Hierarchical SERS substrate of Au Film over Nanosphere (AUFON) fabricated by Ion- Beam Sputtering Deposition
9th World Congress on Chemistry and Medicinal Chemistry
May 13-14, 2019 | Prague, Czech Republic
Hong Wang, Zongwei Xu, Ying Song, Liyang Wang and Zhen Yin
Tianjin Polytechnic University, China Tianjin University, China
Scientific Tracks Abstracts : Asian J Biomed Pharmaceut Sci
In this paper, basing on the method of ion-beam sputtering deposition and the self-assembly of polystyrene (PS) colloidal spheres, the preparation and characterization of Au film over nanosphere (AuFON) hierarchical Surface Enhance Raman Scattering (SERS) substrate were studied. Firstly, the influence of Au film thickness on the hierarchical SERS substrate of polystyrene nanospheres with diameters of 200nm was characterized. Experiments show that when the Au film thickness is 50nm, the density of nano-gaps between the PS colloidal spheres and the SERS substrates enhancement both reach the optimal level. The micromorphological differences of AuFON SERS substrates prepared by electron beam deposition and ion-beam sputtering deposition were compared and analyzed from the perspective of coating atoms’ energy and the polymer modification by ion bombardment. Furthermore, under the condition of optimal coating thickness, the absorption spectrum indicates that the frequency of LSPR (λmax=650, 656nm) is closest to the frequency of the excitation light in SERS spectra measured (λex=633nm). The FDTD simulation showed that the electromagnetic field intensity of the SERS substrate reached the maximum when the gaps between the coated spheres were about 5nm and the diameter of the Au clusters covering the PS sphere surface was about 20-30nm. Finally, the SERS substrates were used to detect the trace elements of melamine and Sudan III successfully.

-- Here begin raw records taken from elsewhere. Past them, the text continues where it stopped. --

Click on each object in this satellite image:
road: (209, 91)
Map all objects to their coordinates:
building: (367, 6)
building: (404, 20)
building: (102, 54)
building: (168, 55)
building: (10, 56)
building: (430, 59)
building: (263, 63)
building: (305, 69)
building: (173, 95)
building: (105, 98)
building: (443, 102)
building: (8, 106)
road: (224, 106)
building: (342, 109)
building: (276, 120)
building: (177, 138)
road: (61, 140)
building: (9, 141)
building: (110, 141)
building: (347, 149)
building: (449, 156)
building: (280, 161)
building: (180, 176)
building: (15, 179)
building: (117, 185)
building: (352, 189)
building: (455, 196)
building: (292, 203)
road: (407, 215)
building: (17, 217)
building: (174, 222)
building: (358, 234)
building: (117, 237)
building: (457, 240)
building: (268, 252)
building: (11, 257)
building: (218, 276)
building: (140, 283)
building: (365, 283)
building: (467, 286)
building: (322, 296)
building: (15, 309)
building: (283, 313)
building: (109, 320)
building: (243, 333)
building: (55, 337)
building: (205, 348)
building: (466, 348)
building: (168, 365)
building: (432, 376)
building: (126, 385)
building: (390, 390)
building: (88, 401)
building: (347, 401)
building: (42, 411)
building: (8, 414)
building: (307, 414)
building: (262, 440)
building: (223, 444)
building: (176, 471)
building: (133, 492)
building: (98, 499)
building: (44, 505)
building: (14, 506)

Hong Wang, Dr. Engineering, Associate Professor, State Key Laboratory of Hollow Fiber Membrane Materials and Processes, School of Materials Science and Engineering, Tianjin Polytechnic University, China. Her main research interests include, Raman Spectroscopy, Surface Enhance Raman Scattering techniques, wastewater treatment by an electrocatalytic membrane reactor, etc.